:: Fragmento fuente

La cosa es sencilla. La Iglesia es la comunidad de los seguidores de Jesús, comunidad encarnada al servicio del Reino. Para ello, la Iglesia vive de los valores de Jesús, se alimenta de su cuerpo, comparte sus opciones, vibra con sus sueños, sintoniza con su Corazón. Pero, ¿cómo es ese corazón de Jesús? Si hubiera que quedarse con una única palabra, diría que es un corazón misericordioso. Es decir, un corazón cercano, compasivo, amigable, servicial, atento, entrañable. La misma etimología latina de la palabra nos puede ayudar. 

Miseri-cordia significa “corazón-en-la-miseria”. O sea, en sentido estricto, ser misericordioso supone poner el corazón en las miserias humanas de cada persona, en la miseria humana global. Es vibrar ante el sufrimiento, estremecerse, desgarrarse, sufrir, gritar, pelear contra esa misma miseria. Optar por los pobres y contra la pobreza. Todo ello forma parte del paisaje cotidiano que vivimos como Iglesia. Constituye nuestra misma entraña, lo que mejor expresa qué es la Iglesia porque transparenta (aunque sea con grandes limitaciones) el mismo corazón de Jesús, la misma entraña de Dios Padre.

::::

¿Puedes reproducir literalmente el pasaje del texto sobre la Iglesia y la misericordia que va desde "La cosa es sencilla." hasta "nos puede ayudar."?

:: Material de origen

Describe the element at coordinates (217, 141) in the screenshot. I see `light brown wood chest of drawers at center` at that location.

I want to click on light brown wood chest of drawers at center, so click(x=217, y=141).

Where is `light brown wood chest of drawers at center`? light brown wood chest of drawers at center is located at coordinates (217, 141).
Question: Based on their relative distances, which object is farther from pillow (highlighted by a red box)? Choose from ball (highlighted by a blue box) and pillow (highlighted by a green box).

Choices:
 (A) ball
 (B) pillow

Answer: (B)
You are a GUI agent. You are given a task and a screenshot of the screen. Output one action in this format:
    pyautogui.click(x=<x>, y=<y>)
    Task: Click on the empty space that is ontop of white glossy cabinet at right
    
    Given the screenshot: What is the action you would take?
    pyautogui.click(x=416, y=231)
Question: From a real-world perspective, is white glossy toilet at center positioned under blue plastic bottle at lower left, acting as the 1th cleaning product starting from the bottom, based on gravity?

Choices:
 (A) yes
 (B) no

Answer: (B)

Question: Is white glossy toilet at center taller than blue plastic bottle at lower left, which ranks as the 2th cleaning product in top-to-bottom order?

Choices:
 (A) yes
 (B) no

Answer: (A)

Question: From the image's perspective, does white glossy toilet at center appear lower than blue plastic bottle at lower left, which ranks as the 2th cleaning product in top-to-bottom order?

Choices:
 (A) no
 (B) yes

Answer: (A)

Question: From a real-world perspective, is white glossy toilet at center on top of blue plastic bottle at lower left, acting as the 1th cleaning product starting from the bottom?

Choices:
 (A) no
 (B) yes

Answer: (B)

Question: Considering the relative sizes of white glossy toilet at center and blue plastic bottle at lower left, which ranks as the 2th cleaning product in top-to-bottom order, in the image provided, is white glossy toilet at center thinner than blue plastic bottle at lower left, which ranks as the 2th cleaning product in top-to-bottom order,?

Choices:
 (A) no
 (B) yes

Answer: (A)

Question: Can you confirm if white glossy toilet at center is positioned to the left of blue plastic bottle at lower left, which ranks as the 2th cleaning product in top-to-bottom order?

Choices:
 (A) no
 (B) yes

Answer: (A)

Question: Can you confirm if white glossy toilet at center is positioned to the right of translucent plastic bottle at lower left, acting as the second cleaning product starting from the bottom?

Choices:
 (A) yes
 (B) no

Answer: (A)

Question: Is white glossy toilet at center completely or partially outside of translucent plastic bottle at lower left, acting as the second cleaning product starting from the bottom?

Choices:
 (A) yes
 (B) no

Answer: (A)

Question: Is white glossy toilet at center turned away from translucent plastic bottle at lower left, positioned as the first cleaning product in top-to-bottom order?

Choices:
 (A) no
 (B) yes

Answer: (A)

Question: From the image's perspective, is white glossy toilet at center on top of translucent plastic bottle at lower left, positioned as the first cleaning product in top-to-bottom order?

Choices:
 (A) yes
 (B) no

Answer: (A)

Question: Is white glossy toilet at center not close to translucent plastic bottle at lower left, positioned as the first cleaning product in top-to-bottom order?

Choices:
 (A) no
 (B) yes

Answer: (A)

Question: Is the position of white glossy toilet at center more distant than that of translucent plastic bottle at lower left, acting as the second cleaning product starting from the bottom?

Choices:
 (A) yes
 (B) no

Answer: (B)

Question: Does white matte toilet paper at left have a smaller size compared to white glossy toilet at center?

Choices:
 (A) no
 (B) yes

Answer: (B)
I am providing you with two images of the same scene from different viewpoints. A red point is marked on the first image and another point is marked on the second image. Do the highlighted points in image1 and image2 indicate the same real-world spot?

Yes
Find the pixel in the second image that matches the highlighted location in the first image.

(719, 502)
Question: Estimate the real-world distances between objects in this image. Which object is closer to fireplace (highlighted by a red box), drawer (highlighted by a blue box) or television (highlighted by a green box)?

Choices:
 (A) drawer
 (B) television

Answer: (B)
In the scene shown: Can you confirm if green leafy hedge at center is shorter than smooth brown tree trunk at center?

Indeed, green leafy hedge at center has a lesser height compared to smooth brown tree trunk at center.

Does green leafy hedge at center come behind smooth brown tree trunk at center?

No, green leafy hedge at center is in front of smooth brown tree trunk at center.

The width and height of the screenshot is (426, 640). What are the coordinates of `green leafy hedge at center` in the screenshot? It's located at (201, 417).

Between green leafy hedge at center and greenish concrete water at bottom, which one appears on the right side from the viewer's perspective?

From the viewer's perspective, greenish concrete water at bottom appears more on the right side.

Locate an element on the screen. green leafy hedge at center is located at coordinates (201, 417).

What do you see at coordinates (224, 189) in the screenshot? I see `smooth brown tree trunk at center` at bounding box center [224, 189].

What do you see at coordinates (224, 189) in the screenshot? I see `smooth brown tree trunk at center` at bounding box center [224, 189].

::::

Espacio de respuesta:
La cosa es sencilla. La Iglesia es la comunidad de los seguidores de Jesús, comunidad encarnada al servicio del Reino. Para ello, la Iglesia vive de los valores de Jesús, se alimenta de su cuerpo, comparte sus opciones, vibra con sus sueños, sintoniza con su Corazón. Pero, ¿cómo es ese corazón de Jesús? Si hubiera que quedarse con una única palabra, diría que es un corazón misericordioso. Es decir, un corazón cercano, compasivo, amigable, servicial, atento, entrañable. La misma etimología latina de la palabra nos puede ayudar.